SELECTED PASSAGE Start Marker

13.              The first significant legal material to which I should refer is that governing the power of the Employment Tribunal to strike-out a claim before it.  That power is given by Schedule 1 of the Employment Tribunals (Constitution and Rules of Procedure) Regulations 2013.  The power to strike-out is explicitly contained in and constrained by the terms of Rule 37.  The strike-out in the instant case was made pursuant to the Regional Employment Judge’s powers under Rule 37(1)(a).  That provides:

“(1) At any stage of the proceedings, either on its own initiative or on the application of a party, a Tribunal may strike out all or part of a claim or response on any of the following grounds -

(a) that it … has no reasonable prospect of success;

…”

 

14.              The claim which the Regional Employment Judge struck-out was a claim which purported to be within the terms of section 43B as amended of the Employment Rights Act 1996.  The provisions of that section are as follows:

43B. Disclosures qualifying for protection

(1) In this Part a “qualifying disclosure” means any disclosure of information which, in the reasonable belief of the worker making the disclosure, [is made in the public interest and] tends to show one or more of the following -

(a) that a criminal offence has been committed, is being committed or is likely to be committed,

(b) that a person has failed, is failing or is likely to fail to comply with any legal obligation to which he is subject,

(c) that a miscarriage of justice has occurred, is occurring or is likely to occur,

(d) that the health or safety of any individual has been, is being or is likely to be endangered,

(e) that the environment has been, is being or is likely to be damaged, or

(f) that information tending to show any matter falling within any one of the preceding paragraphs has been, or is likely to be deliberately concealed.”

 

I note that the words in square brackets were inserted in to the terms of section 43B by section 17 of the Enterprise and Regulatory Reform Act 2013 with effect from 25 June 2013.  In the instant case, as is clear from the passages from the claims form to which I have already referred, reliance was placed exclusively on section 43B(1)(b).  The relevant legal obligation with which it was said that the Respondent was failing to comply was the legal obligation, express or implied, contained within the contracts of employment of the Respondent’s drivers.

 

The Employment Judge’s Reasons

15.              The Regional Employment Judge’s reasoning is concisely set out in the Written Reasons he delivered on 30 January 2015.  The structure of the Reasons is first of all to give the procedural background to the determination that the Regional Employment Judge was about to make and to reflect the direction that he had earlier made, the terms of the response received from the representatives for the Claimant and the fact that the Regional Employment Judge had considered them.  The ratio of his reasoning, if I can put it in that way, is contained within a single substantial paragraph: paragraph 8.  That paragraph has unsurprisingly been the focus of this instant appeal and its terms are as follows:

“8. With reference to those submissions and the pleaded case the fundamental difficulty the Claimant has in seeking to pursue the claims set out in paragraph 5 of the details [of] claim is that they cannot be said to be in the public interest.  The letter of 22nd November 2013 makes specific reference to a dispute between the Claimant (and other employees) with the Respondent over the allocation of overtime between employees.  That is a dispute between the Claimant and the Respondent with reference to the terms and conditions of employment between them and, I accept, also a dispute between the Claimant’s fellow employees and the Respondent.  However, can it be said to be in the “public interest”?  In my view it cannot be said to be so.  Indeed in my view it falls squarely within the provisions of the Parkins v Sodexho case in that it is a dispute between the Claimant and the Respondent with reference to the terms of employment existing between the Claimant and the Respondent.  How can that be said to be in the public interest?  It is not something which the public are affected by, directly or indirectly.  The Claimant appears to argue that because other employees are affected by the dispute they are members of the public and therefore the disclosure is in the public interest.  However the reason the dispute resonates with the claimant’s fellow employees is only because those fellow employees are in the same employee/employer relationship as is the Claimant with the Respondent.  There is no “Public interest”.  It does not “relate to or concern the people as a whole”.  (Definition of the meaning of “Public” contained in the Collins English Dictionary Fifth Edition 2000).  In those circumstances it cannot be said to be in the reasonable [REJ Byrne’s emphasis] belief of the Claimant to be in the public interest.  It is the interest of the Claimant who is in dispute with the Respondent over his terms and conditions of employment and the allocation of overtime but does not satisfy the statutory definition and cannot be said to be a “reasonable” belief in all the circumstances.”

SELECTED PASSAGE End Marker
EXTRACTED ENTRIES Start Marker

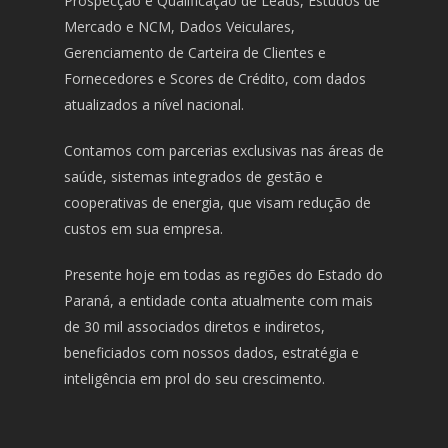
Prospecção e Qualificação de Leads, Estudos de
Mercado e NCM, Dados Veiculares,
Gerenciamento de Carteira de Clientes e
Fornecedores e Scores de Crédito, com dados
atualizados a nível nacional.
Contamos com parcerias exclusivas nas áreas de
saúde, sistemas integrados de gestão e
cooperativas de energia, que visam redução de
custos em sua empresa.
Presente hoje em todas as regiões do Estado do
Paraná, a entidade conta atualmente com mais
de 30 mil associados diretos e indiretos,
beneficiados com nossos dados, estratégia e
inteligência em prol do seu crescimento.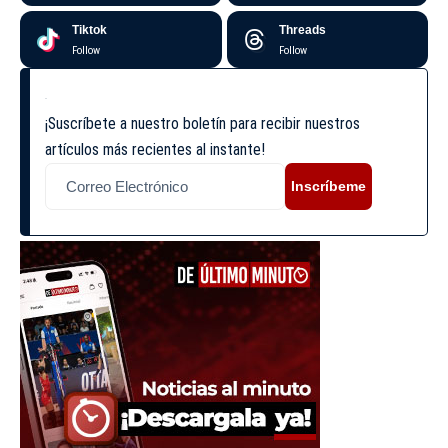
Tiktok
Threads
Follow
Follow
¡Suscríbete a nuestro boletín para recibir nuestros
artículos más recientes al instante!
Inscríbeme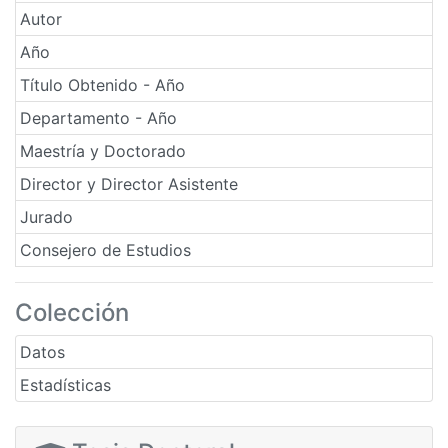
Autor
Año
Título Obtenido - Año
Departamento - Año
Maestría y Doctorado
Director y Director Asistente
Jurado
Consejero de Estudios
Colección
Datos
Estadísticas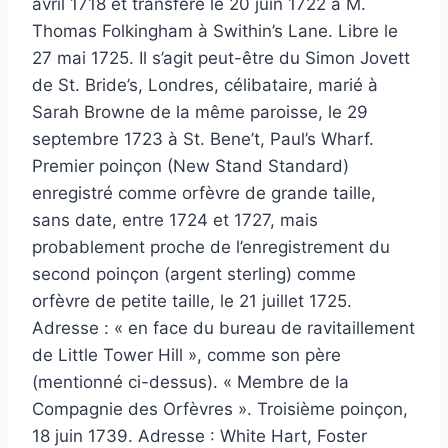
avril 1718 et transféré le 20 juin 1722 à M.
Thomas Folkingham à Swithin’s Lane. Libre le
27 mai 1725. Il s’agit peut-être du Simon Jovett
de St. Bride’s, Londres, célibataire, marié à
Sarah Browne de la même paroisse, le 29
septembre 1723 à St. Bene’t, Paul’s Wharf.
Premier poinçon (New Stand Standard)
enregistré comme orfèvre de grande taille,
sans date, entre 1724 et 1727, mais
probablement proche de l’enregistrement du
second poinçon (argent sterling) comme
orfèvre de petite taille, le 21 juillet 1725.
Adresse : « en face du bureau de ravitaillement
de Little Tower Hill », comme son père
(mentionné ci-dessus). « Membre de la
Compagnie des Orfèvres ». Troisième poinçon,
18 juin 1739. Adresse : White Hart, Foster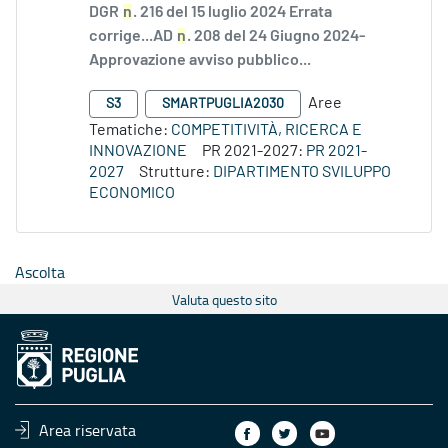
DGR
n
. 216 del 15 luglio 2024 Errata
corrige...AD
n
. 208 del 24 Giugno 2024-
Approvazione avviso pubblico...
Aree
S3
SMARTPUGLIA2030
Tematiche:
COMPETITIVITÀ, RICERCA E
INNOVAZIONE
PR 2021-2027:
PR 2021-
2027
Strutture:
DIPARTIMENTO SVILUPPO
ECONOMICO
Ascolta
Valuta questo sito
Area riservata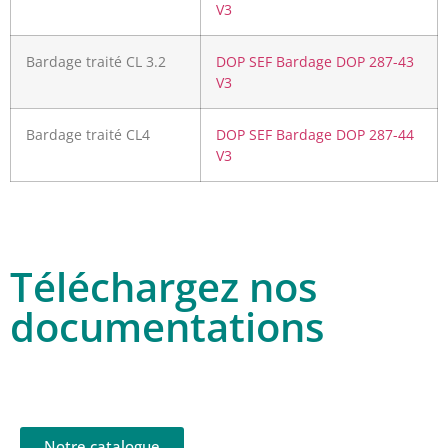
V3
Bardage traité CL 3.2
DOP SEF Bardage DOP 287-43
V3
Bardage traité CL4
DOP SEF Bardage DOP 287-44
V3
Téléchargez nos
documentations
Notre catalogue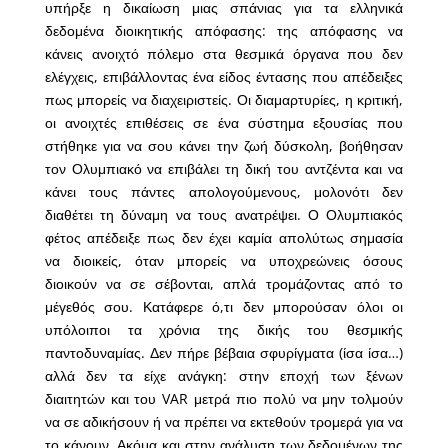
υπήρξε η δικαίωση μιας σπάνιας για τα ελληνικά
δεδομένα διοικητικής απόφασης: της απόφασης να
κάνεις ανοιχτό πόλεμο στα θεσμικά όργανα που δεν
ελέγχεις, επιβάλλοντας ένα είδος έντασης που απέδειξες
πως μπορείς να διαχειριστείς. Οι διαμαρτυρίες, η κριτική,
οι ανοιχτές επιθέσεις σε ένα σύστημα εξουσίας που
στήθηκε για να σου κάνει την ζωή δύσκολη, βοήθησαν
τον Ολυμπιακό να επιβάλει τη δική του αντζέντα και να
κάνει τους πάντες απολογούμενους, μολονότι δεν
διαθέτει τη δύναμη να τους ανατρέψει. Ο Ολυμπιακός
φέτος απέδειξε πως δεν έχει καμία απολύτως σημασία
να διοικείς, όταν μπορείς να υποχρεώνεις όσους
διοικούν να σε σέβονται, απλά τρομάζοντας από το
μέγεθός σου. Κατάφερε ό,τι δεν μπορούσαν όλοι οι
υπόλοιποι τα χρόνια της δικής του θεσμικής
παντοδυναμίας. Δεν πήρε βέβαια σφυρίγματα (ίσα ίσα…)
αλλά δεν τα είχε ανάγκη: στην εποχή των ξένων
διαιτητών και του VAR μετρά πιο πολύ να μην τολμούν
να σε αδικήσουν ή να πρέπει να εκτεθούν τρομερά για να
το κάνουν. Ακόμα και στην ανάλυση των δεδομένων της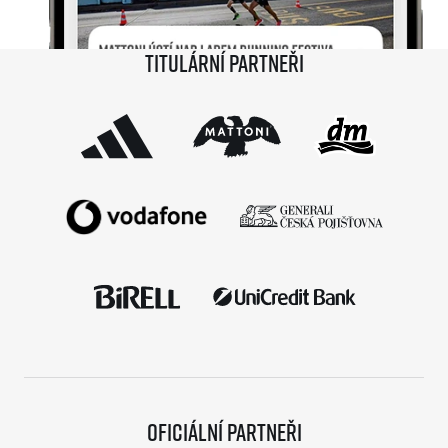
Titulární partneři
Oficiální partneři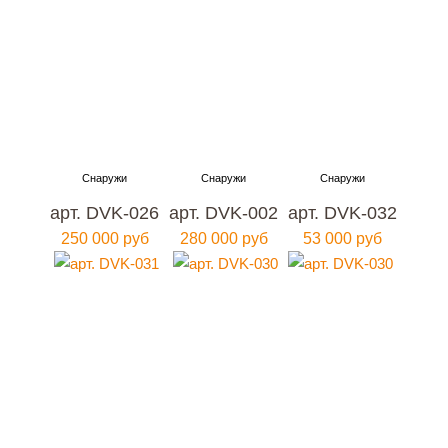
арт. DVK-026
арт. DVK-002
арт. DVK-032
250 000 руб
280 000 руб
53 000 руб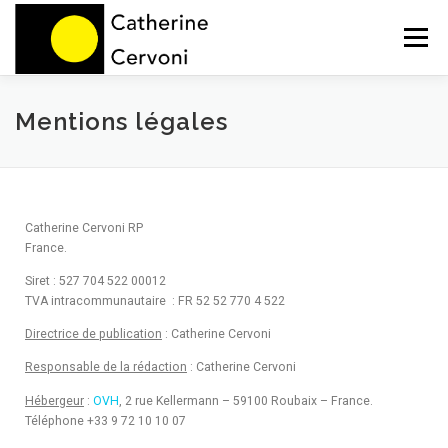
Menu
HOME
NOS PRESTATIONS
BLOG
Mentions légales
A PROPOS
CONTACT
Catherine Cervoni RP
France.
Siret : 527 704 522 00012
TVA intracommunautaire : FR 52 52 770 4 522
Directrice de publication
: Catherine Cervoni
Responsable de la rédaction
: Catherine Cervoni
Hébergeur
:
OVH
, 2 rue Kellermann – 59100 Roubaix – France.
Téléphone +33 9 72 10 10 07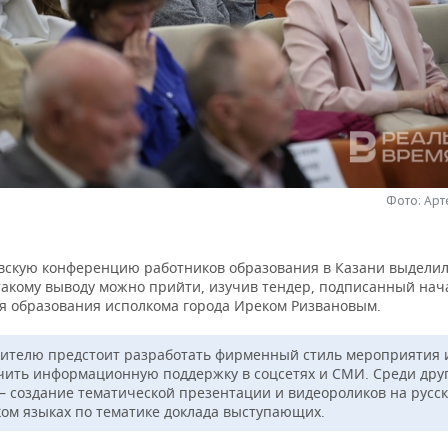
Фото: Ар
овскую конференцию работников образования в Казани выделил
 такому выводу можно прийти, изучив тендер, подписанный на
я образования исполкома города Иреком Ризвановым.
ителю предстоит разработать фирменный стиль мероприятия 
чить информационную поддержку в соцсетях и СМИ. Среди дру
— создание тематической презентации и видеороликов на русс
ком языках по тематике доклада выступающих.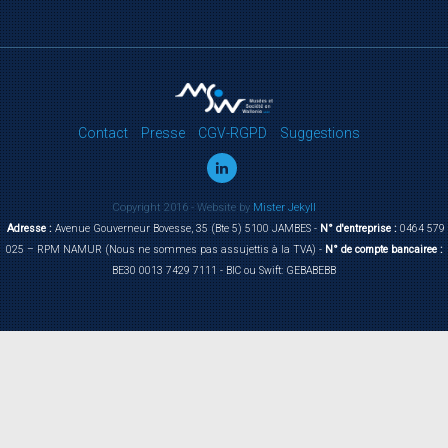
Contact
Presse
CGV-RGPD
Suggestions
Copyright 2016 - Website by
Mister Jekyll
Adresse :
Avenue Gouverneur Bovesse, 35 (Bte 5) 5100 JAMBES -
N° d'entreprise :
0464 579
025 – RPM NAMUR (Nous ne sommes pas assujettis à la TVA) -
N° de compte bancairee :
BE30 0013 7429 7111 - BIC ou Swift: GEBABEBB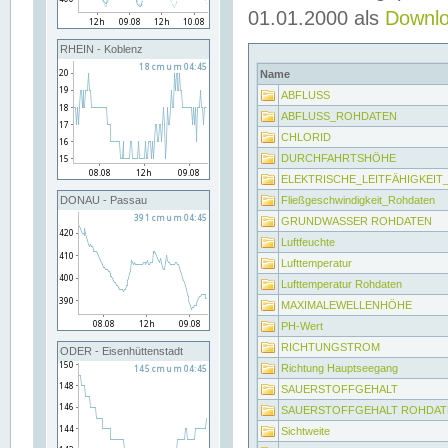
01.01.2000 als
Downl
RHEIN - Koblenz
Name
ABFLUSS
ABFLUSS_ROHDATEN
CHLORID
DURCHFAHRTSHÖHE
ELEKTRISCHE_LEITFÄHIGKEI
Fließgeschwindigkeit_Rohdaten
DONAU - Passau
GRUNDWASSER ROHDATEN
Luftfeuchte
Lufttemperatur
Lufttemperatur Rohdaten
MAXIMALEWELLENHÖHE
PH-Wert
RICHTUNGSTROM
ODER - Eisenhüttenstadt
Richtung Hauptseegang
SAUERSTOFFGEHALT
SAUERSTOFFGEHALT ROHDAT
Sichtweite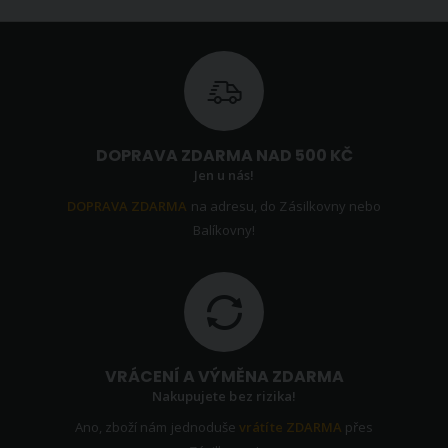
DOPRAVA ZDARMA NAD 500 KČ
Jen u nás!
DOPRAVA ZDARMA
na adresu, do Zásilkovny nebo
Balíkovny!
VRÁCENÍ A VÝMĚNA ZDARMA
Nakupujete bez rizika!
Ano, zboží nám jednoduše
vrátíte ZDARMA
přes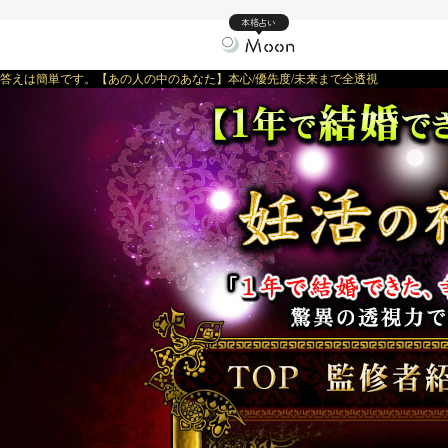
本格占い
答えは簡単です。【あの人の中のあなた】本心/優先度/未来まで全透視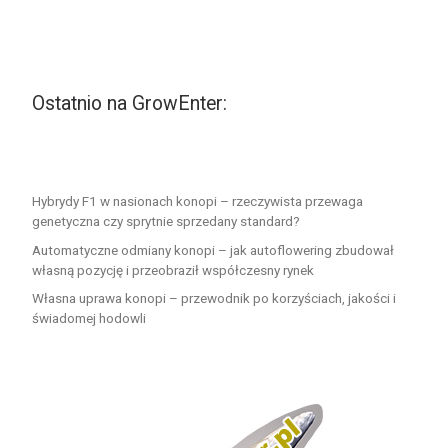
Ostatnio na GrowEnter:
Hybrydy F1 w nasionach konopi – rzeczywista przewaga
genetyczna czy sprytnie sprzedany standard?
Automatyczne odmiany konopi – jak autoflowering zbudował
własną pozycję i przeobraził współczesny rynek
Własna uprawa konopi – przewodnik po korzyściach, jakości i
świadomej hodowli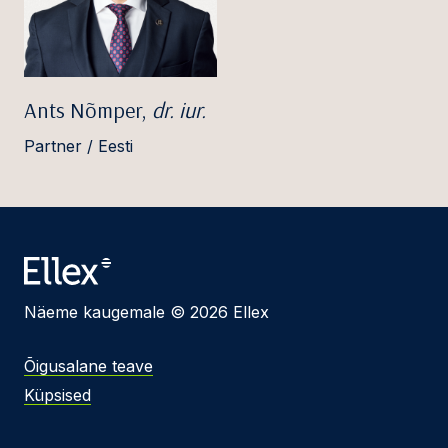
Ants Nõmper,
dr. iur.
Partner / Eesti
Näeme kaugemale © 2026 Ellex
Õigusalane teave
Küpsised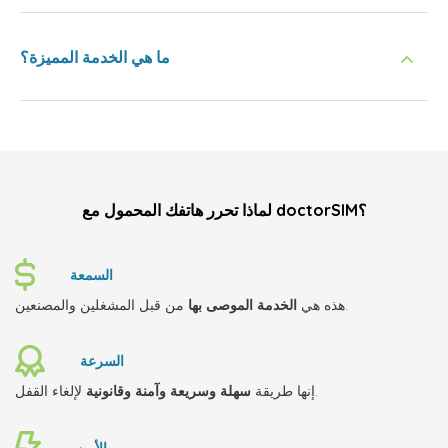
ما هي الخدمة المميزة؟
لماذا تحرر هاتفك المحمول مع doctorSIM؟
السمعة
من قبل المشغلين والمصنعين.
هذه هي
الخدمة الموصى بها
السرعة
لإلغاء القفل.
إنها طريقة
سهلة وسريعة وآمنة وقانونية
الأمن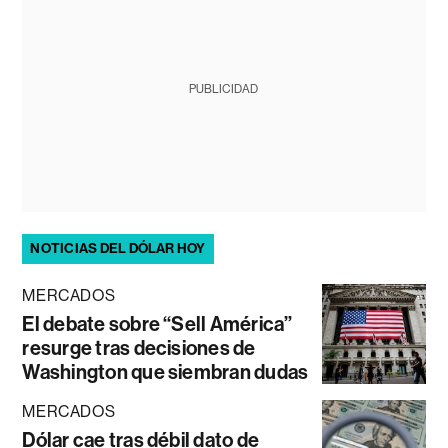
PUBLICIDAD
NOTICIAS DEL DÓLAR HOY
MERCADOS
El debate sobre “Sell América”
resurge tras decisiones de
Washington que siembran dudas
MERCADOS
Dólar cae tras débil dato de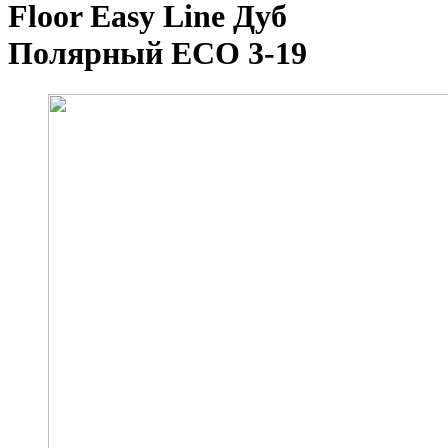
Floor Easy Line Дуб
Полярный ЕСО 3-19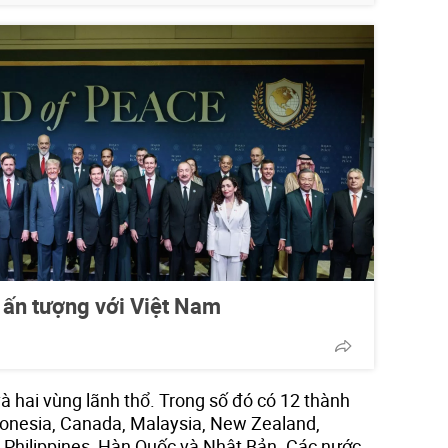
 ấn tượng với Việt Nam
 hai vùng lãnh thổ. Trong số đó có 12 thành
ndonesia, Canada, Malaysia, New Zealand,
, Philippines, Hàn Quốc và Nhật Bản. Các nước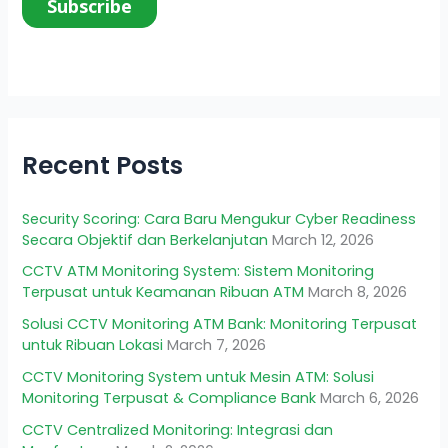
Recent Posts
Security Scoring: Cara Baru Mengukur Cyber Readiness
Secara Objektif dan Berkelanjutan
March 12, 2026
CCTV ATM Monitoring System: Sistem Monitoring
Terpusat untuk Keamanan Ribuan ATM
March 8, 2026
Solusi CCTV Monitoring ATM Bank: Monitoring Terpusat
untuk Ribuan Lokasi
March 7, 2026
CCTV Monitoring System untuk Mesin ATM: Solusi
Monitoring Terpusat & Compliance Bank
March 6, 2026
CCTV Centralized Monitoring: Integrasi dan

EXTRACTED ENTRIES End Marker

#### CHECK YOUR UNDERSTANDING
1. In the judgment, on what date did the Regional Employment Judge deliver his Written Reasons?
2. Reproduce word for word the part of the judgment that begins at the words "I note that" and stops after "the Respondent’s drivers.".
3. Turn the paragraph of the judgment that opens with "I note that the words in square brackets" into a short bulleted list that keeps its main facts.

#### EXERCISE RESULTS
1. 30 January 2015.

2.
I note that the words in square brackets were inserted in to the terms of section 43B by section 17 of the Enterprise and Regulatory Reform Act 2013 with effect from 25 June 2013.  In the instant case, as is clear from the passages from the claims form to which I have already referred, reliance was placed exclusively on section 43B(1)(b).  The relevant legal obligation with which it was said that the Respondent was failing to comply was the legal obligation, express or implied, contained within the contracts of employment of the Respondent’s drivers.

3.
- Section 17 of the Enterprise and Regulatory Reform Act 2013 inserted the words in square brackets into section 43B, with effect from 25 June 2013.
- The claim relied only on section 43B(1)(b).
- The legal obligation the Respondent was said to be failing to meet was the express or implied one in its drivers' contracts of employment.